● **Exercise aim**: In the rows below, reproduce the lines from the one containing "Un nouvel outil" through the one containing "valoriser les migrations comme levier (…)...", including both of those lines, with no changes.

===== Data supplied

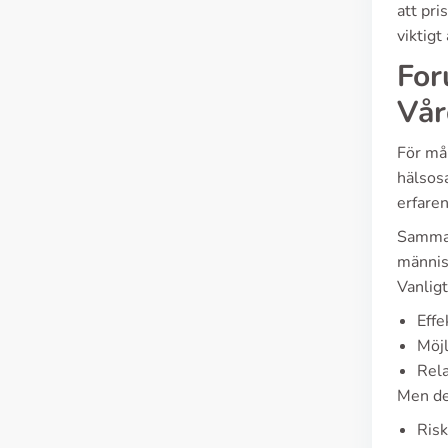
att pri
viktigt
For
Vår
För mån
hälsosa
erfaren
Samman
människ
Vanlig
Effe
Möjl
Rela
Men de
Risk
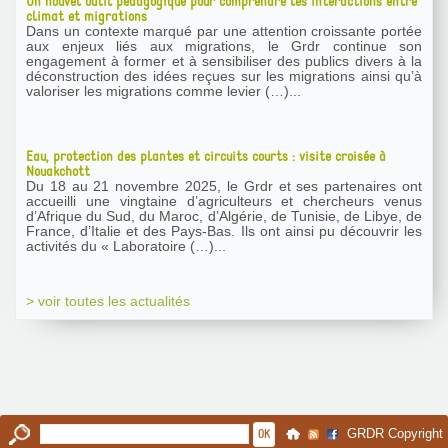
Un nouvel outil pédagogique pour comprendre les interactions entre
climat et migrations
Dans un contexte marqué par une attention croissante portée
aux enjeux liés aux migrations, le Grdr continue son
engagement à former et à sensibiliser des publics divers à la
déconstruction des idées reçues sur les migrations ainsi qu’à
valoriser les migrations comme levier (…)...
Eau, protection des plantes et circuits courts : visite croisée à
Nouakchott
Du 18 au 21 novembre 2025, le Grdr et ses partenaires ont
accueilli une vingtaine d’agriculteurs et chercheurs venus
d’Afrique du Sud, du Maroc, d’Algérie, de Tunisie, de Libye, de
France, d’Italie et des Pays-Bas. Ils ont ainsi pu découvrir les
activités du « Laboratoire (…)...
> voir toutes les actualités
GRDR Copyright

==========
===== Data supplied

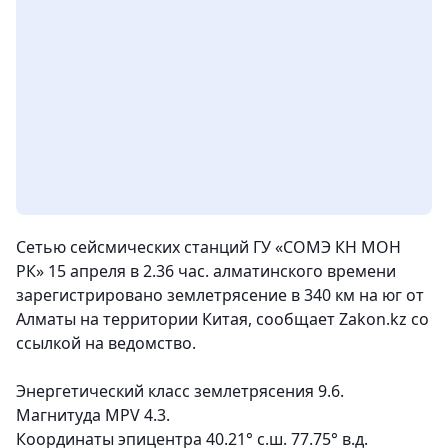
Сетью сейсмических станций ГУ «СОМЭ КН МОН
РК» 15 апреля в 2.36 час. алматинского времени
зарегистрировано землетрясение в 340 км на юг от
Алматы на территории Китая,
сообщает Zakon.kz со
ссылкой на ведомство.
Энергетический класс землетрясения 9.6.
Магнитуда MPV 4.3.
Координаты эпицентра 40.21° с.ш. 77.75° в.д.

==========
===== Data supplied

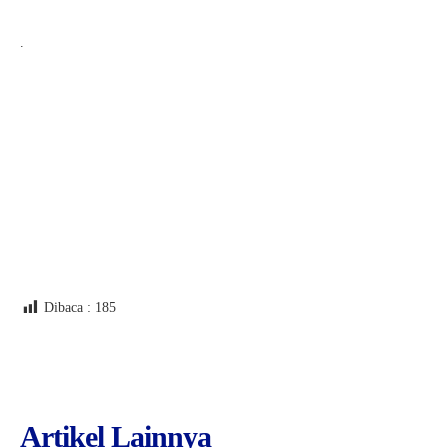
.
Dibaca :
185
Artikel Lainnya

==========

● **Reply to the exercise**:
Un nouvel outil pédagogique pour comprendre les interactions entre
climat et migrations
Dans un contexte marqué par une attention croissante portée
aux enjeux liés aux migrations, le Grdr continue son
engagement à former et à sensibiliser des publics divers à la
déconstruction des idées reçues sur les migrations ainsi qu’à
valoriser les migrations comme levier (…)...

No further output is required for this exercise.